Rewrite every line of text in the data below as a JSON list of strings, one string per line, skipping blank lines. Leave out the picture markers.

Supplied material START

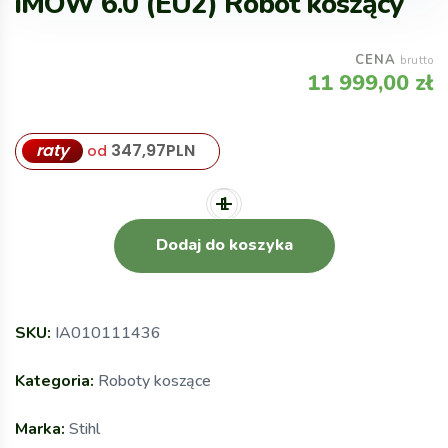
iMOW 6.0 (EU2) Robot koszący
CENA
brutto
11 999,00
zł
raty
347,97
PLN
od
Dodaj do koszyka
SKU:
IA010111436
Kategoria:
Roboty koszące
Marka:
Stihl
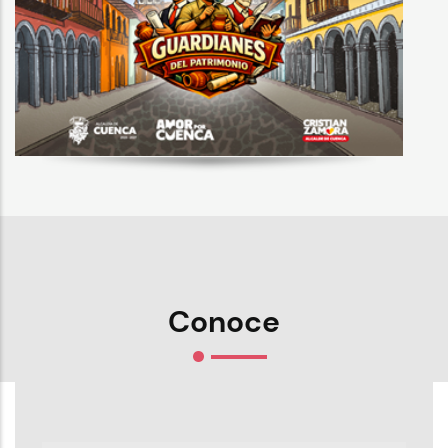
Conoce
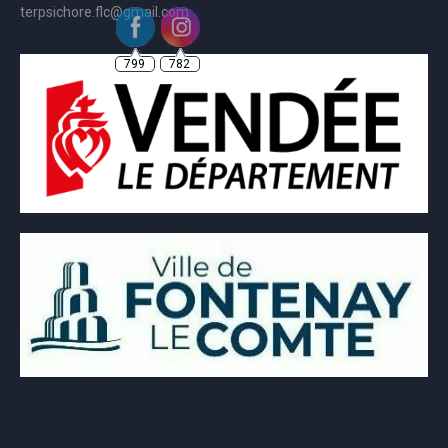
terpsichore.flc@gmail.com
799
782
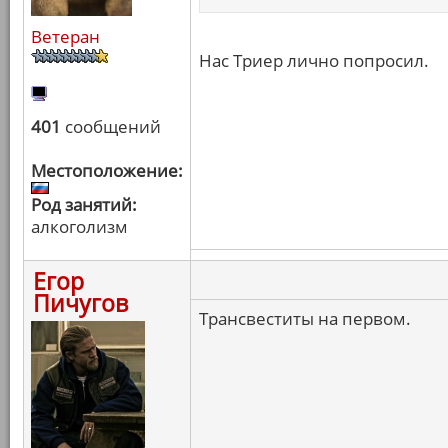
Ветеран
Нас Триер лично попросил.
401
сообщений
Местоположение:
Род занятий:
алкоголизм
Егор
Пичугов
Трансвеститы на первом.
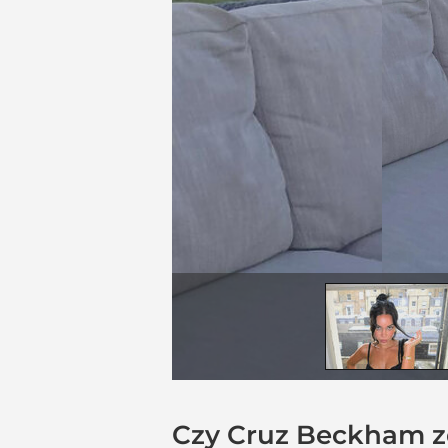
Czy Cruz Beckham zd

Supplied material END

### Response box
[
  "iMOW 6.0 (EU2) Robot koszący",
  "CENA",
  "brutto",
  "11 999,00",
  "zł",
  "raty",
  "347,97",
  "PLN",
  "od",
  "Dodaj do koszyka",
  "SKU:",
  "IA010111436",
  "Kategoria:",
  "Roboty koszące",
  "Marka:",
  "Stihl",
  "Conoce",
  "terpsichore.flc@gmail.com",
  "799",
  "782",
  "Ветеран",
  "Нас Триер лично попросил.",
  "401",
  "сообщений",
  "Местоположение:",
  "Род занятий:",
  "алкоголизм",
  "Егор",
  "Пичугов",
  "Трансвеститы на первом.",
  "Czy Cruz Beckham zd"
]